### What you should do
Up to and including the line with "express or implied.", restate every line of the records below word for word, from the first line on, leaving out the pictures.

Electronic design automation data
= = = =

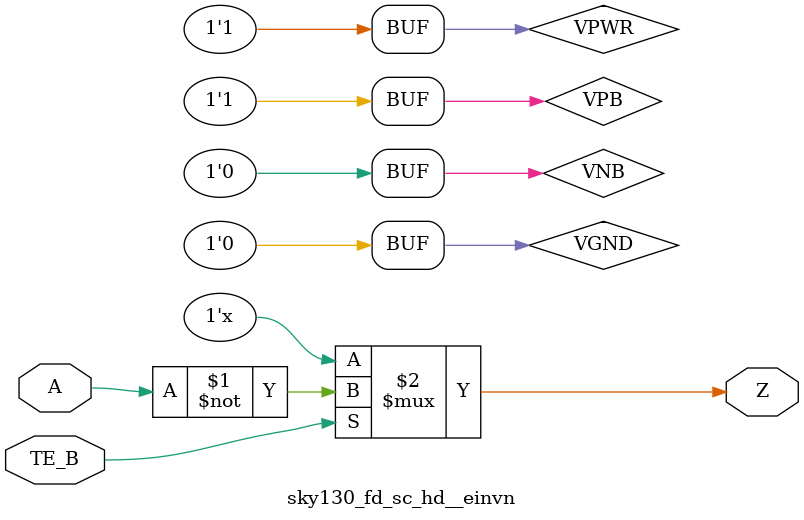
<source format=v>
/*
 * Copyright 2020 The SkyWater PDK Authors
 *
 * Licensed under the Apache License, Version 2.0 (the "License");
 * you may not use this file except in compliance with the License.
 * You may obtain a copy of the License at
 *
 *     https://www.apache.org/licenses/LICENSE-2.0
 *
 * Unless required by applicable law or agreed to in writing, software
 * distributed under the License is distributed on an "AS IS" BASIS,
 * WITHOUT WARRANTIES OR CONDITIONS OF ANY KIND, either express or implied.
 * See the License for the specific language governing permissions and
 * limitations under the License.
 *
 * SPDX-License-Identifier: Apache-2.0
*/


`ifndef SKY130_FD_SC_HD__EINVN_TIMING_V
`define SKY130_FD_SC_HD__EINVN_TIMING_V

/**
 * einvn: Tri-state inverter, negative enable.
 *
 * Verilog simulation timing model.
 */

`timescale 1ns / 1ps
`default_nettype none

`celldefine
module sky130_fd_sc_hd__einvn (
    Z   ,
    A   ,
    TE_B
);

    // Module ports
    output Z   ;
    input  A   ;
    input  TE_B;

    // Module supplies
    supply1 VPWR;
    supply0 VGND;
    supply1 VPB ;
    supply0 VNB ;

    //     Name     Output  Other arguments
    notif0 notif00 (Z     , A, TE_B        );

endmodule
`endcelldefine

`default_nettype wire
`endif  // SKY130_FD_SC_HD__EINVN_TIMING_V

</source>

= = = =

### Answer below
<source format=v>
/*
 * Copyright 2020 The SkyWater PDK Authors
 *
 * Licensed under the Apache License, Version 2.0 (the "License");
 * you may not use this file except in compliance with the License.
 * You may obtain a copy of the License at
 *
 *     https://www.apache.org/licenses/LICENSE-2.0
 *
 * Unless required by applicable law or agreed to in writing, software
 * distributed under the License is distributed on an "AS IS" BASIS,
 * WITHOUT WARRANTIES OR CONDITIONS OF ANY KIND, either express or implied.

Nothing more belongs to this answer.